Quando um veículo se comporta como ator político permanente, selecionando adversários e protegendo aliados, passa a agir como partido.
Quem acompanha a história recente da política brasileira já viu esse filme antes. Em momentos decisivos, parte da grande mídia abandona qualquer pretensão de neutralidade e assume claramente um lado no debate público. É exatamente isso que volta a acontecer agora. O chamado PIG – Partido da Imprensa Golpista, expressão consagrada por Paulo Henrique Amorim para definir setores da mídia que atuam como atores políticos, parece ter voltado com força. E a Folha de S. Paulo novamente ocupa papel central nesse enredo.
Não é a primeira vez. Durante a ditadura militar, a Folha teve participação ativa no apoio ao regime. Documentos e pesquisas históricas mostram que veículos do grupo não apenas defenderam o golpe de 1964 como também forneceram apoio material à repressão. Suas Veraneios foram utilizados por agentes do regime em operações de perseguição política que terminaram em sequestros, torturas e mortes de brasileiros e brasileiras. A história está registrada e documentada – embora frequentemente seja tratada com silêncio ou constrangimento.
Décadas depois, a postura parece se repetir em novas circunstâncias. No debate político atual, a Folha se apresenta como árbitra da moral pública enquanto escolhe cuidadosamente os temas que decide investigar e aqueles que prefere ignorar.
O contraste fica evidente quando se observa o silêncio quase absoluto em torno da trajetória econômica de Flávio Bolsonaro. Ao longo dos últimos anos, surgiram inúmeras perguntas sobre a compra de imóveis com pagamentos em dinheiro vivo, sobre movimentações financeiras suspeitas e sobre a possível utilização de uma loja de chocolates como instrumento para lavar recursos provenientes do esquema das “rachadinhas” identificado no antigo gabinete do então deputado estadual.
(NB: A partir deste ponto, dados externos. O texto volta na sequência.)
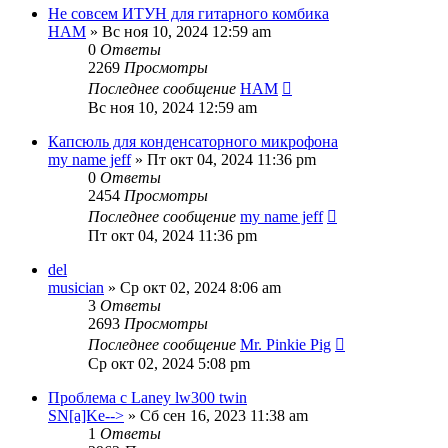
Не совсем ИТУН для гитарного комбика
HAM
» Вс ноя 10, 2024 12:59 am
0
Ответы
2269
Просмотры
Последнее сообщение
HAM
Вс ноя 10, 2024 12:59 am
Капсюль для конденсаторного микрофона
my name jeff
» Пт окт 04, 2024 11:36 pm
0
Ответы
2454
Просмотры
Последнее сообщение
my name jeff
Пт окт 04, 2024 11:36 pm
del
musician
» Ср окт 02, 2024 8:06 am
3
Ответы
2693
Просмотры
Последнее сообщение
Mr. Pinkie Pig
Ср окт 02, 2024 5:08 pm
Проблема с Laney lw300 twin
SN[a]Ke-->
» Сб сен 16, 2023 11:38 am
1
Ответы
Essas questões, que mobilizaram investigações e reportagens em diversos momentos, simplesmente desapareceram do radar editorial quando se trata de cobrar explicações consistentes. O rigor investigativo parece seletivo.
Ao mesmo tempo, constrói-se um ambiente de suspeita generalizada em torno de episódios que, curiosamente, têm origem justamente no período em que Jair Bolsonaro ocupava a Presidência da República.
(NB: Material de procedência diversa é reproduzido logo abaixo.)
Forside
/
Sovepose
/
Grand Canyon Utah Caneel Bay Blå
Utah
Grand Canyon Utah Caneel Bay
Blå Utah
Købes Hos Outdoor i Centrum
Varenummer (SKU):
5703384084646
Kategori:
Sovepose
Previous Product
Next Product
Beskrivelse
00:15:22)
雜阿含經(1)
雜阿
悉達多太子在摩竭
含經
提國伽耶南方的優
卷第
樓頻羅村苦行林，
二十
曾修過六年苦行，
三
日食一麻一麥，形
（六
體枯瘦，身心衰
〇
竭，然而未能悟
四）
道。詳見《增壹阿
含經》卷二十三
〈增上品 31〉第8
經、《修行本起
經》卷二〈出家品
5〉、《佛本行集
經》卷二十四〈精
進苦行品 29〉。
Tanto o esquema de fraudes envolvendo benefícios do INSS quanto o escândalo financeiro ligado ao Banco Master foram geridos e colocados para caminhar durante o governo Bolsonaro. Foi naquele período que se consolidaram as brechas regulatórias, as relações políticas e os ambientes de permissividade que permitiram que tais esquemas prosperassem.
Mais revelador ainda é o fato de que esses casos só começaram a ser desbaratados a partir da atuação da Polícia Federal já sob o comando do governo do presidente Lula. Foi a investigação conduzida pelas instituições do Estado brasileiro sob o atual governo que levou à prisão de envolvidos, ao rastreamento de recursos e à responsabilização de agentes que operavam essas engrenagens.
Mas esse dado essencial raramente ocupa o centro das narrativas construídas por certos setores da imprensa.
Ao escolher o que destacar e o que silenciar, a Folha de S. Paulo volta a exercer um papel que ultrapassa o jornalismo e entra claramente no terreno da disputa política.
Quando um veículo se comporta como ator político permanente, selecionando adversários e protegendo aliados, deixa de atuar apenas como imprensa. Passa a agir como partido.
E se a Folha decide agir como um partido político, penso que, como partido político, ela deva ser tratada.